Consigne 1 :: Recopiez le passage de l'extrait sur Vésale qui va de « A l’époque où » à « et d’une nonne. ».
Consigne 2 :: D'après l'extrait sur Vésale, par quel remède Vésale traite-t-il la goutte de Charles Quint ?
Consigne 3 :: Dans l'extrait sur Vésale, quelles villes Vésale regagne-t-il l'hiver, quand les campagnes militaires s'arrêtent ?

Extrait de page ::
- - - - - - -
A l’époque où les campagnes militaires s’arrêtaient pendant l’hiver, Vésale retourne à Pise, Bologne, Padoue et Florence. Partout, il dissèque devant les étudiants, les cadavres parmi lesquels on cite notamment ceux d’une jolie prostituée et d’une nonne.
Charles Quint n’est pas un malade facile, sujet à des crises d’épilepsie, asthmatique, mais surtout torturé par la goutte, alors qu’il ne renonce ni à sa gloutonnerie, ni aux épices, ni aux vins capiteux. Vésale traitera la goutte par la « Tisane de Racine de Chine » , avec des résultats inconstants...
Vésale épouse à l’Hôtel de Ville de Bruxelles et à l’Eglise Saint Nicolas, Anne van Hamme de Vilvorde, qui se révélera une épouse plutôt volage, très assidue aux fêtes et bals de la Cour de Charles Quint.
Les reproches persistent, à la fois sur le caractère non légitime des dissections et sur les critiques de l’œuvre de Galien. Le plus virulent est son ancien maître parisien, Jacques Sylvius qui exige une rétraction publique des critiques envers Galien , par celui qu’il appelle Vaesanus (fou furieux) et qu’il accuse de blasphème. On suspecte Vésale de sorcellerie parce que, contre le pronostic des autres médecins, il a prédit la mort de Maximilien d’Egmont atteint d’un abcès dans la gorge. L’autopsie révélera qu’il avait raison : l’abcès avait fusé dans le médiastin.
Après que Philippe II ait succédé à Charles Quint, de retour à Bruxelles, Vésale s’installe rue des Minimes et y développe une belle clientèle, malgré les critiques toujours nombreuses et injustes, comme cette accusation gratuite de Granvelle : « Il déclare ses malades atteints mortellement afin que s’ils meurent cela l’excuse et que s’il survit, il a fait un miracle. » C’est Molière avant la lettre.
- - - - - - -
Données fournies ::

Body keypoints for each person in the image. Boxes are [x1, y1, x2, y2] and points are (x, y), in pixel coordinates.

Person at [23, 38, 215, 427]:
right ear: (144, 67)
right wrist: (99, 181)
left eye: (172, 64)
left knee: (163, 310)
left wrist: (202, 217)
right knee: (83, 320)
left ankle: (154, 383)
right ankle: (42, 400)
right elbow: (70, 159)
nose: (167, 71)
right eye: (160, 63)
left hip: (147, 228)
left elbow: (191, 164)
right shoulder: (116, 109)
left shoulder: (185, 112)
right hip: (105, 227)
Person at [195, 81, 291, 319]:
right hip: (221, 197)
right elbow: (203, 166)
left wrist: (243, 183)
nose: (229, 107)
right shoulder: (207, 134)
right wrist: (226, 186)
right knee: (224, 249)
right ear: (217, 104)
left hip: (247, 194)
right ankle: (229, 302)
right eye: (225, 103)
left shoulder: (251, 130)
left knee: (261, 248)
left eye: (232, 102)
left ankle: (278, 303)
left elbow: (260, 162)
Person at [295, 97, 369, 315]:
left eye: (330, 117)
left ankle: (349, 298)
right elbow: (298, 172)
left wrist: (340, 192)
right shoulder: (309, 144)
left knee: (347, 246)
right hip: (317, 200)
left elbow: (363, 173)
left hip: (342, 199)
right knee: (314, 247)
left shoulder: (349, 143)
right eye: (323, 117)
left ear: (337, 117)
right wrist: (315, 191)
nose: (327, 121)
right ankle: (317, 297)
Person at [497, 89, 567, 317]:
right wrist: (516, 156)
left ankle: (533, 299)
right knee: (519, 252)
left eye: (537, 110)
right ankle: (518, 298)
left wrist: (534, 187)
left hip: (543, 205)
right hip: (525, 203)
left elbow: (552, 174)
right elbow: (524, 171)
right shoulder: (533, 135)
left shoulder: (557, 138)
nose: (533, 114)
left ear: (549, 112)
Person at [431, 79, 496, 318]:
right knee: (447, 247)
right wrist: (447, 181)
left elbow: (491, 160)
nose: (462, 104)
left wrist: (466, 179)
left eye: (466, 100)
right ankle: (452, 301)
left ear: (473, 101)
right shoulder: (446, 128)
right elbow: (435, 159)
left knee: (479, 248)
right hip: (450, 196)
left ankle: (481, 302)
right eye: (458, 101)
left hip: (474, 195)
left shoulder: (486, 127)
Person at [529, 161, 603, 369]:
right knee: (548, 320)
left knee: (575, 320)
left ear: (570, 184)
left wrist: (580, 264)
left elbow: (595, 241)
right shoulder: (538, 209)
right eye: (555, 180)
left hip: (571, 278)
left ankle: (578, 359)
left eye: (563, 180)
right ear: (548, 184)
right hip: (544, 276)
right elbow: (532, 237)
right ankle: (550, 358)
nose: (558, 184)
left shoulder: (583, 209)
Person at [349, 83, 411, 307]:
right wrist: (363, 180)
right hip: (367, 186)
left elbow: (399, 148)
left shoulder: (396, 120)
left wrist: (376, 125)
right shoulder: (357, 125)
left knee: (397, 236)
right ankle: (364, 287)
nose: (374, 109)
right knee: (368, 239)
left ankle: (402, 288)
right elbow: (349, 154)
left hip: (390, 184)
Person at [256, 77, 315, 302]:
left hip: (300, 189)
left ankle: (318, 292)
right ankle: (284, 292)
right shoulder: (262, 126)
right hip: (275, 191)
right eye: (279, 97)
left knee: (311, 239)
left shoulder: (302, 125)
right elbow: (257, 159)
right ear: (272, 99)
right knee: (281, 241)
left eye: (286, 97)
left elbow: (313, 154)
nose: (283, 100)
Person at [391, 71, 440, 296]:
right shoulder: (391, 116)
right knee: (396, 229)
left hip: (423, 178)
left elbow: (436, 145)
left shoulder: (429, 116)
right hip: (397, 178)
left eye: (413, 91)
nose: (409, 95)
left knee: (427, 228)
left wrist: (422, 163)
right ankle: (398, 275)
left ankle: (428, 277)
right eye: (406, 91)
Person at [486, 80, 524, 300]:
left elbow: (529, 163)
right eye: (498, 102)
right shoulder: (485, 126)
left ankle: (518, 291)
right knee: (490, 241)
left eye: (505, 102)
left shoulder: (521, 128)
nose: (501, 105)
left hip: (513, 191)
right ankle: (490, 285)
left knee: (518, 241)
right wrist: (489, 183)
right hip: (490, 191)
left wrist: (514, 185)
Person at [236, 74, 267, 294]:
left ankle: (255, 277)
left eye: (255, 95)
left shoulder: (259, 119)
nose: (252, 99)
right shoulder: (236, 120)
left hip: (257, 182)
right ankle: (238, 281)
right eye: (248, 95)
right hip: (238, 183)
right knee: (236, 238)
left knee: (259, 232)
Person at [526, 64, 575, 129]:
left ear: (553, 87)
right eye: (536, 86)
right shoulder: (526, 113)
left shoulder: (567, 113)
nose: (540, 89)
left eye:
- - - - - - -
Zone de réponse 1 ::
A l’époque où les campagnes militaires s’arrêtaient pendant l’hiver, Vésale retourne à Pise, Bologne, Padoue et Florence. Partout, il dissèque devant les étudiants, les cadavres parmi lesquels on cite notamment ceux d’une jolie prostituée et d’une nonne.

Zone de réponse 2 :: Par la « Tisane de Racine de Chine ».

Zone de réponse 3 :: Pise, Bologne, Padoue, Florence